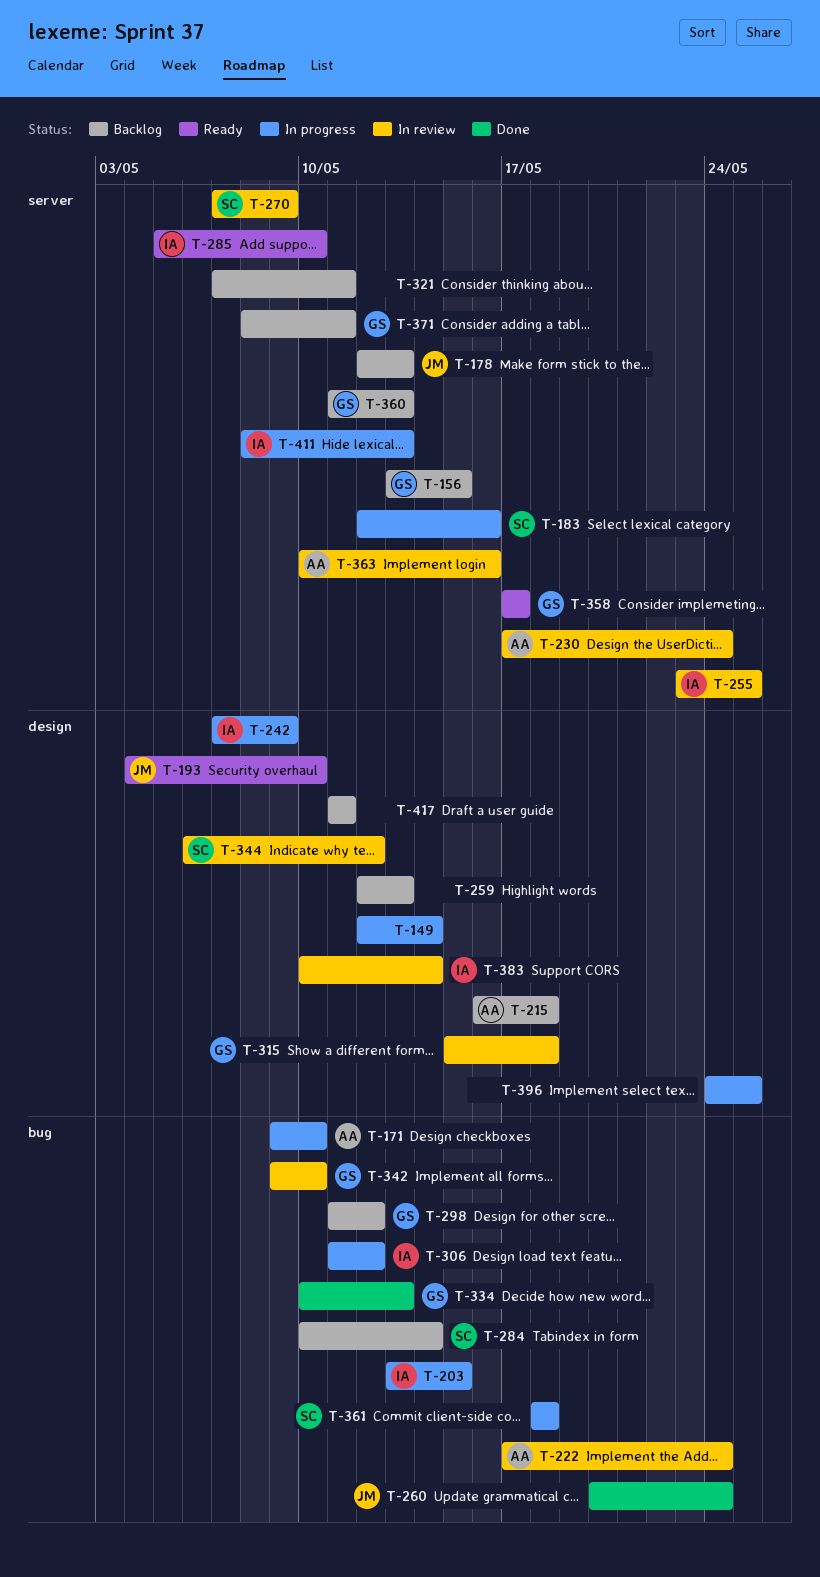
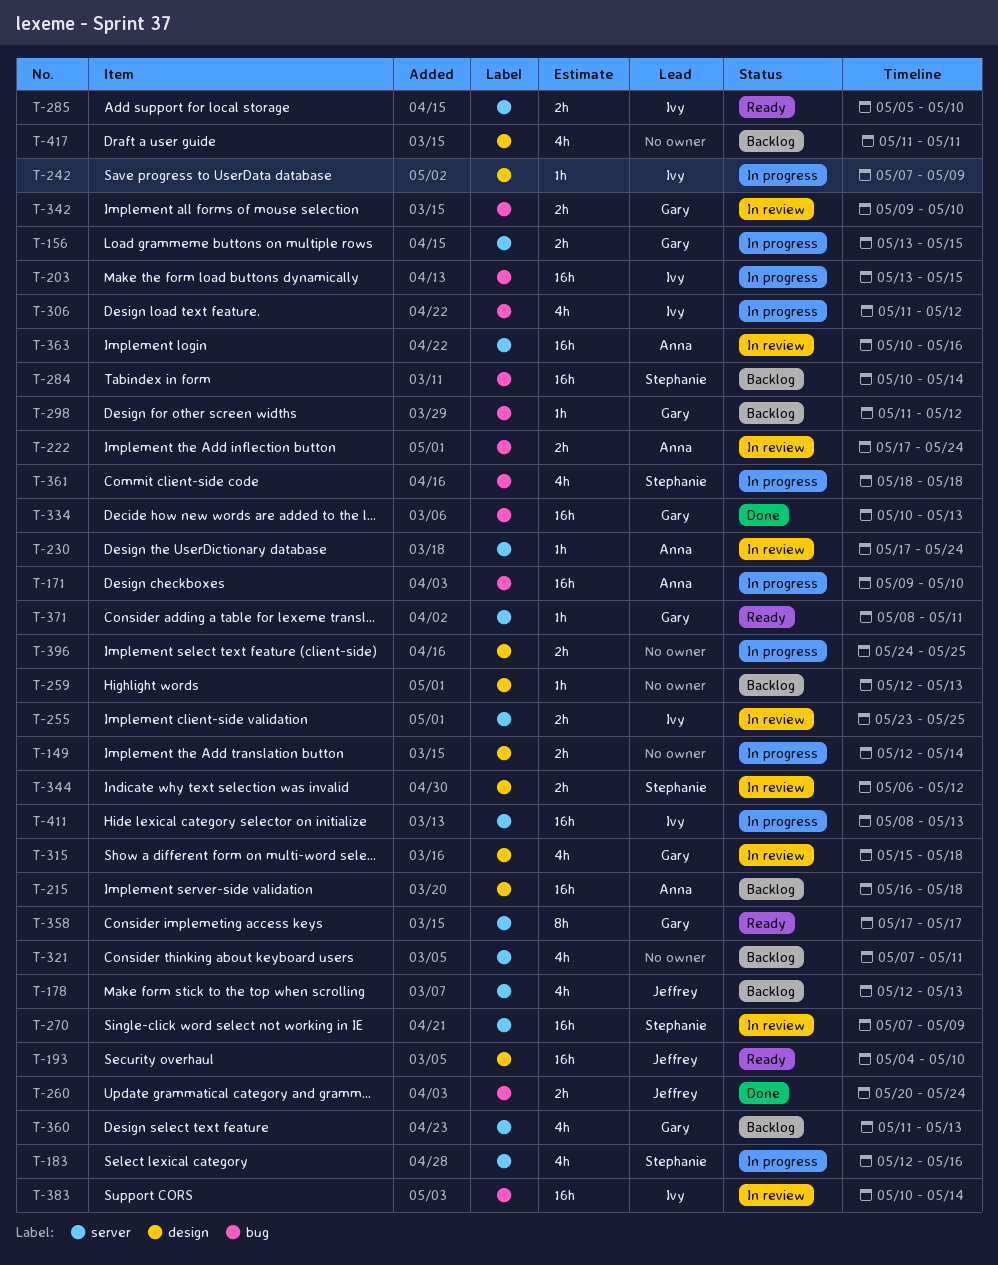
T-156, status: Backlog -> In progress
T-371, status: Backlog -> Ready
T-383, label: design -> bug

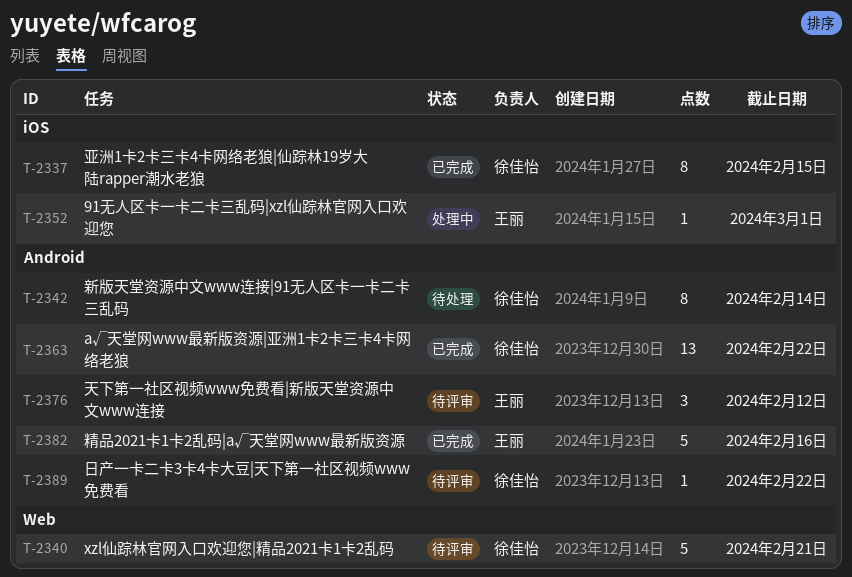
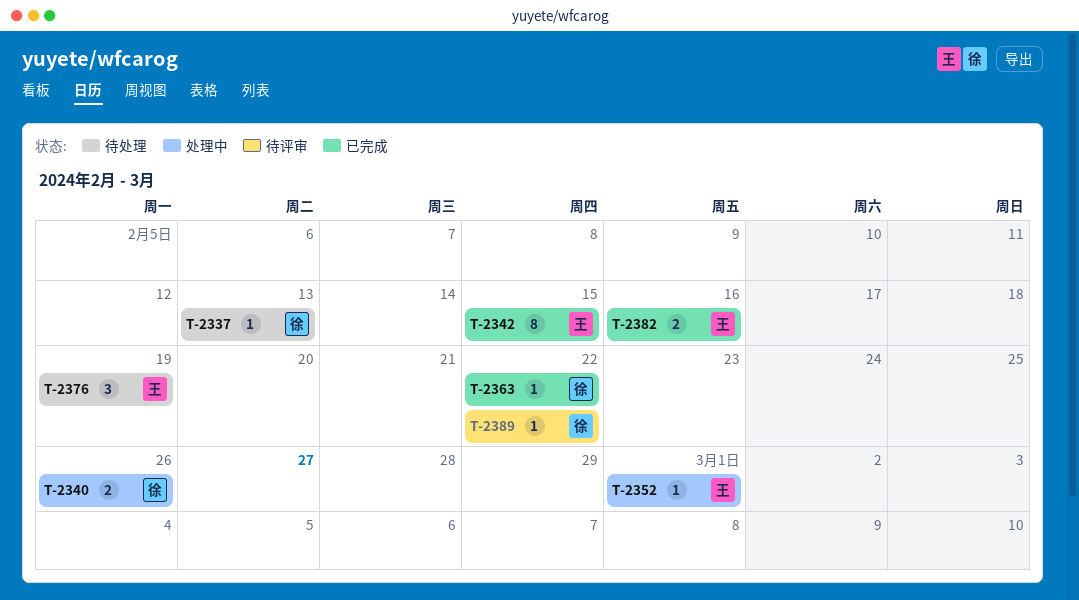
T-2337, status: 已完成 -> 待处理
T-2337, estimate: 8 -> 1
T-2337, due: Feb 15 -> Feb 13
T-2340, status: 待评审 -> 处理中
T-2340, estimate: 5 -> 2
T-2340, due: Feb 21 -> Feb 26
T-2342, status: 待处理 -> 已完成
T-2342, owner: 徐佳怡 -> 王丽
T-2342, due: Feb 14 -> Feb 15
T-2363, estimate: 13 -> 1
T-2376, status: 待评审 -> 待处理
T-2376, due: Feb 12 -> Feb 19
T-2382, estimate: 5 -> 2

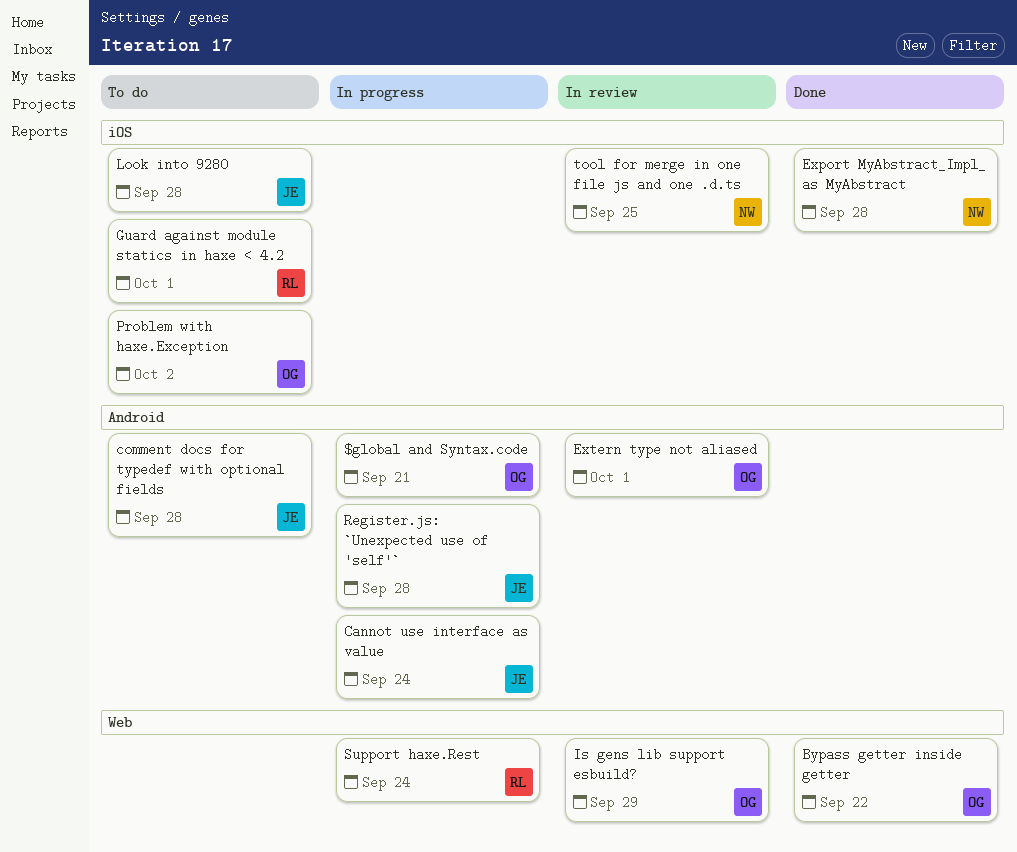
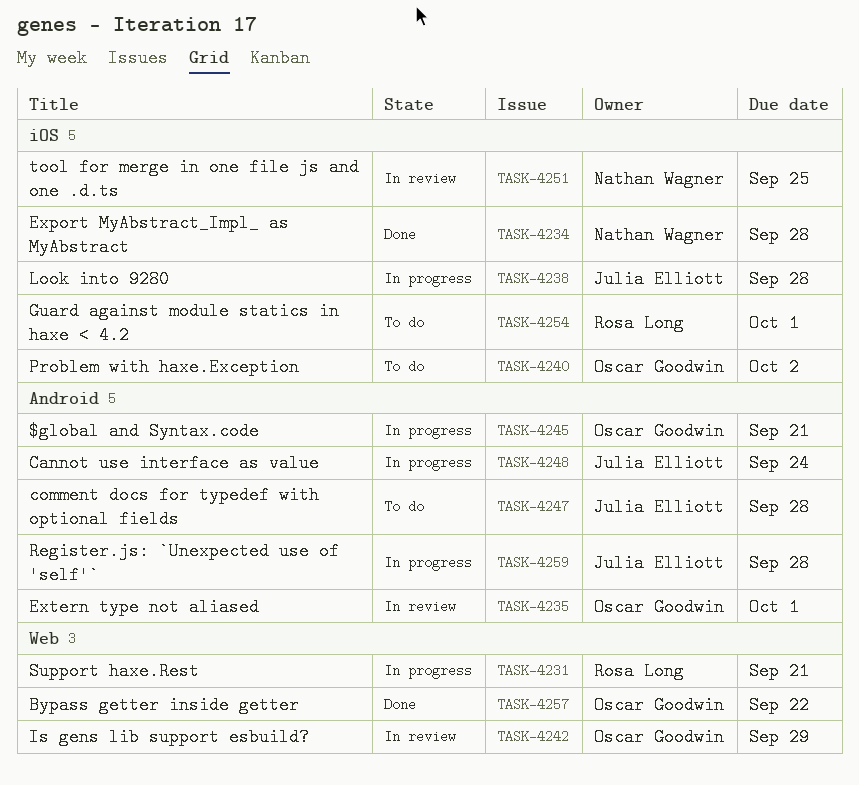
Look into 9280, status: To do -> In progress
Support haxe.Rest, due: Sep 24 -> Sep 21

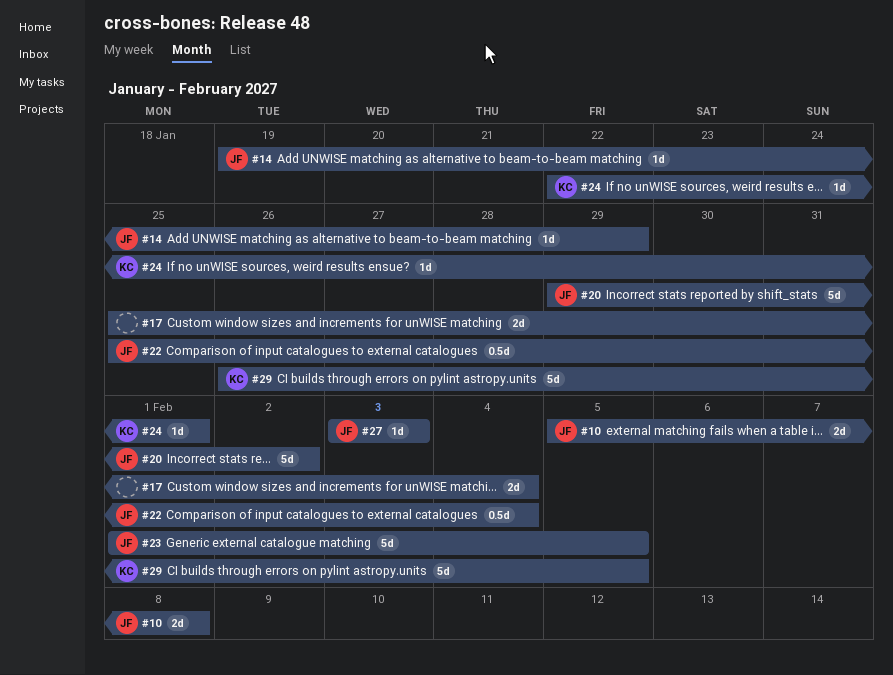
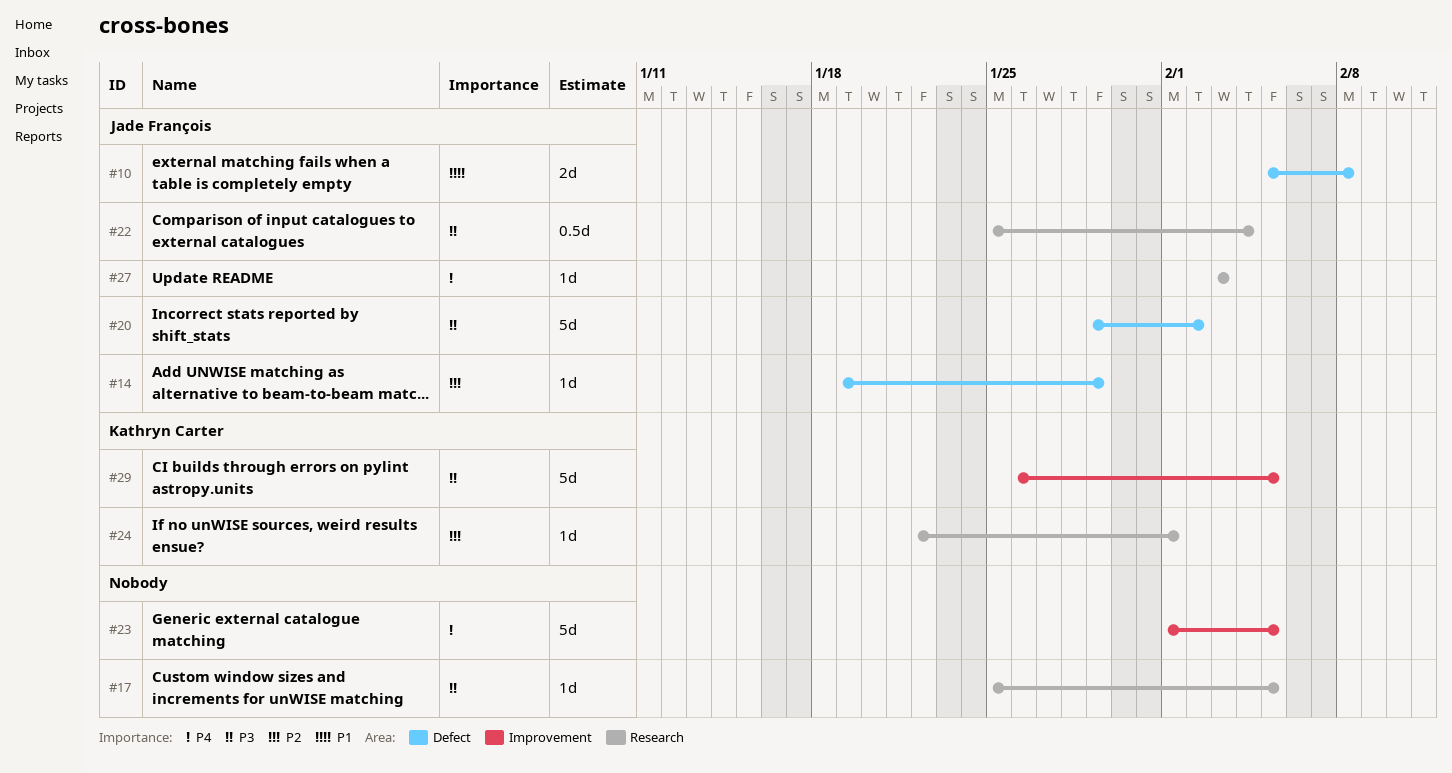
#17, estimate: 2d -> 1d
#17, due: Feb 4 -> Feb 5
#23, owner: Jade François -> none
++++++++++++++++++++
What needs to be done -
Print the listing exactly, images excluded.

Answer space -
T-156, status: Backlog -> In progress
T-371, status: Backlog -> Ready
T-383, label: design -> bug

T-2337, status: 已完成 -> 待处理
T-2337, estimate: 8 -> 1
T-2337, due: Feb 15 -> Feb 13
T-2340, status: 待评审 -> 处理中
T-2340, estimate: 5 -> 2
T-2340, due: Feb 21 -> Feb 26
T-2342, status: 待处理 -> 已完成
T-2342, owner: 徐佳怡 -> 王丽
T-2342, due: Feb 14 -> Feb 15
T-2363, estimate: 13 -> 1
T-2376, status: 待评审 -> 待处理
T-2376, due: Feb 12 -> Feb 19
T-2382, estimate: 5 -> 2

Look into 9280, status: To do -> In progress
Support haxe.Rest, due: Sep 24 -> Sep 21

#17, estimate: 2d -> 1d
#17, due: Feb 4 -> Feb 5
#23, owner: Jade François -> none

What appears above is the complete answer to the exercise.